We knew the story. Both James and Paul himself have told how it was found, when Paul and his brother, exploring the moors as children, had come upon the strange passageway…and how the smaller of the brothers had been ‘encouraged’ to crawl down the low tunnel, finding that it led deep within the hill. We knew of the subsequent explorations and of the very strange happenings when, on several occasions, the blocking stone had moved of its own accord.
No explanations have been found, nor have any of the very many archaeologists contacted by James and Paul been able to offer any suggestions as to what the tunnel might be. On this moor completely covered by more archaeology than you can imagine, it is an anomaly; a single, unexplained tunnel in one of the few patches of moorland where there are…apparently…no surviving remains of the ancient culture that revered the land.

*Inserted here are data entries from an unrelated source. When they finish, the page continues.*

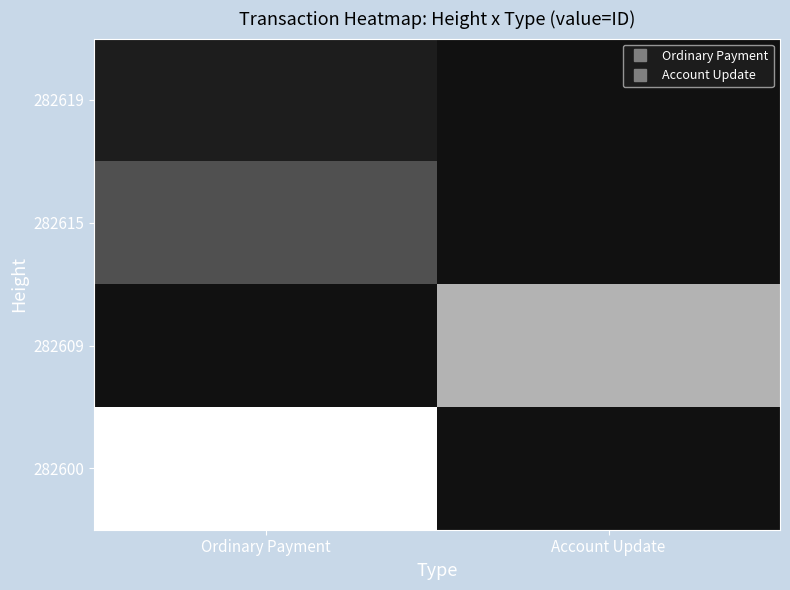

What is the smallest value displayed?

1952752103480752896.0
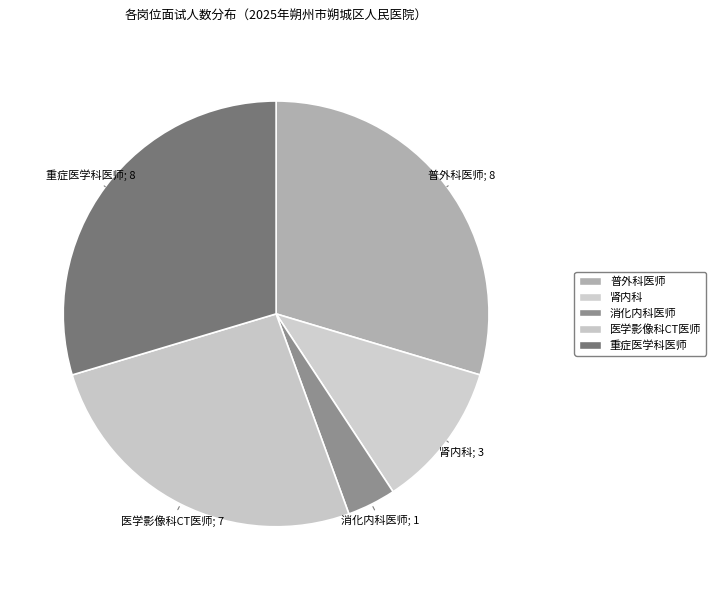

To the nearest percent, what percentage of the pie is 肾内科?

11%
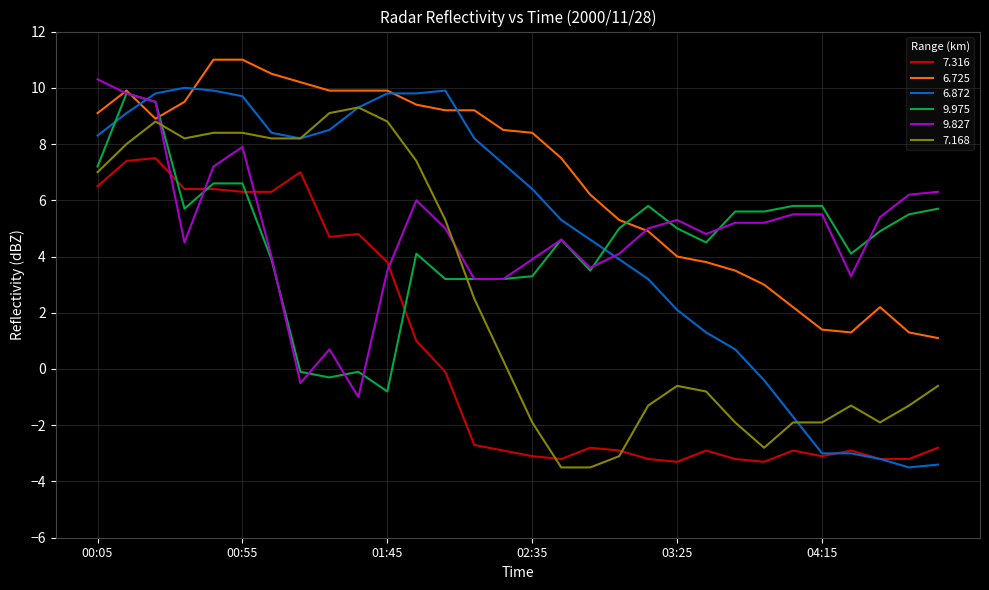

What is the minimum value for 6.725?

1.1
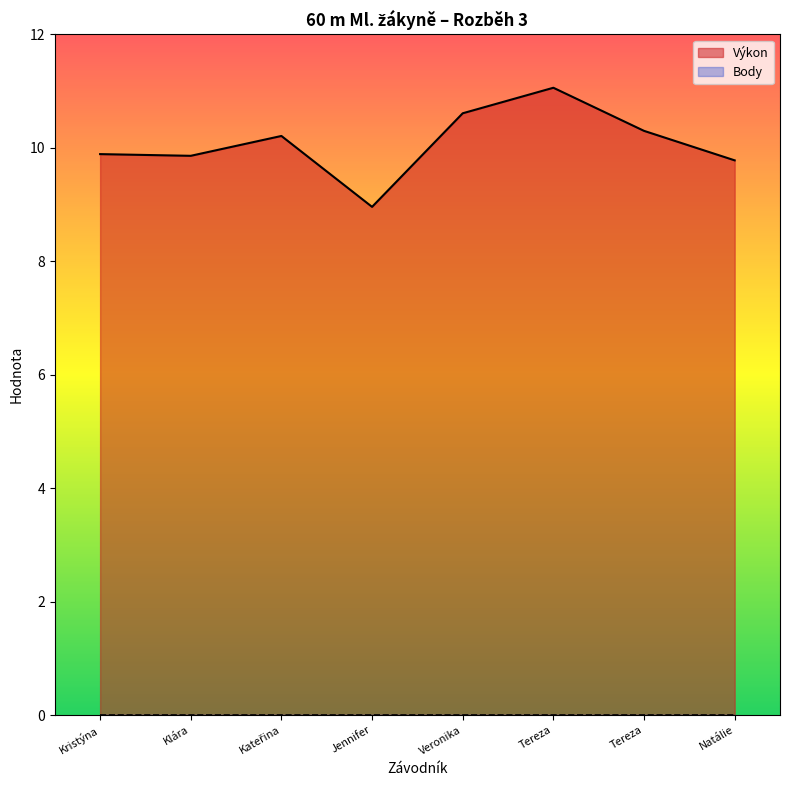

What position from the right is Kubínková Natálie?

1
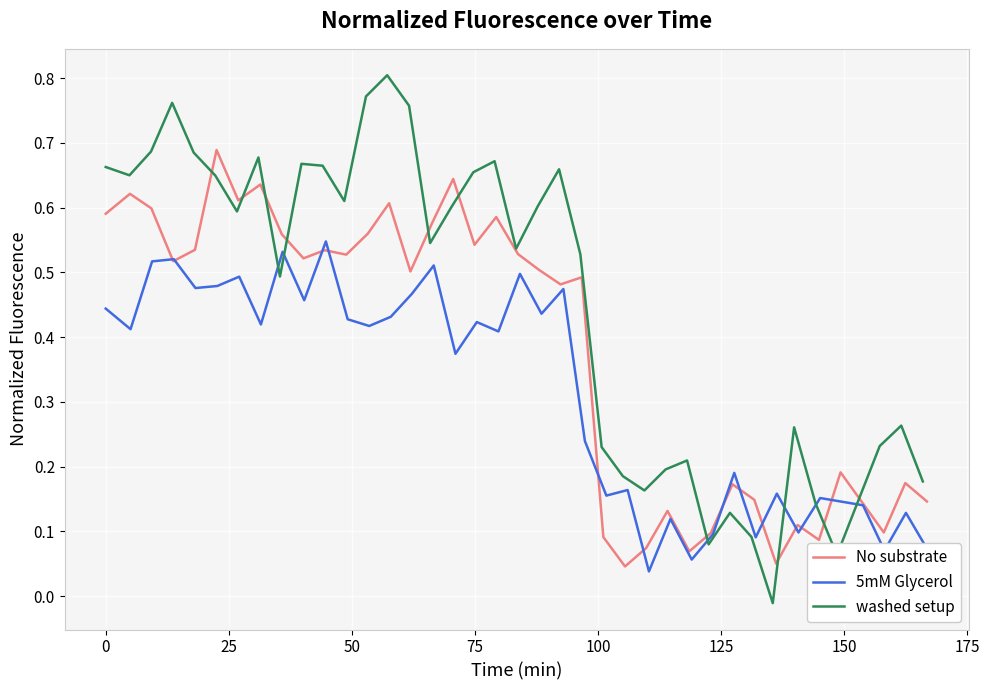

How many values in washed setup are above zero?

37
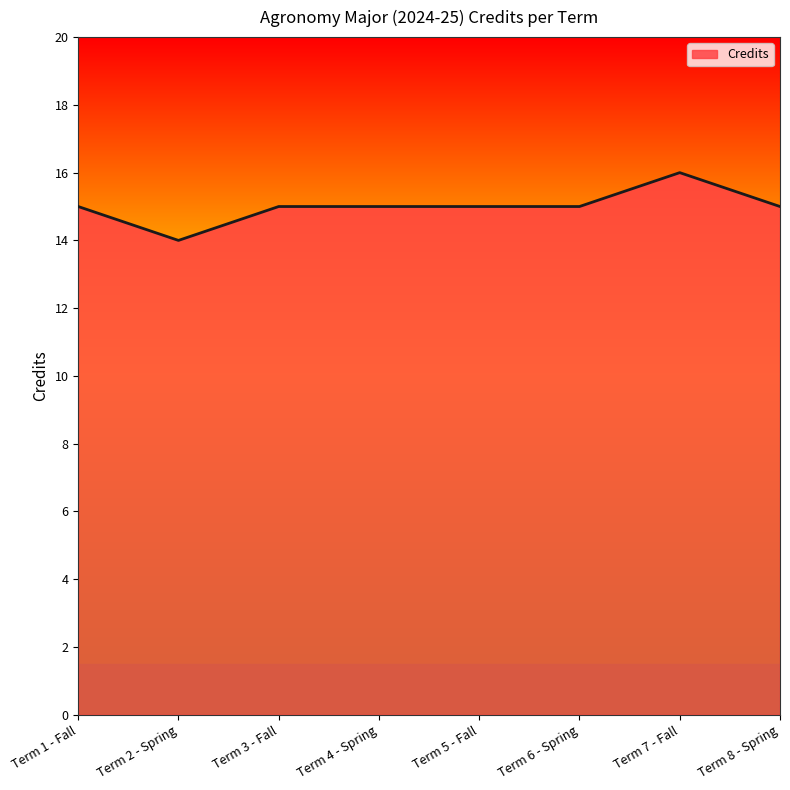

Where is the first local minimum?

Term 2 - Spring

Finding it, though, even when James knew exactly where to look, was no easy feat with the bracken so high. On top of that, “Even if we are right next to it, if the blocking stone is in place, we’ll never find it,” said James.
We had almost given up when Stuart had the idea of taking bearings from one of James’ photographs. Even that didn’t seem to work. “Can’t you ask the fairies again?” he said, referring to our finding of the elusive ‘wood-stone’. Sure enough, the fairies obliged and a moment later I found the tunnel, complete with its blocking stone in place.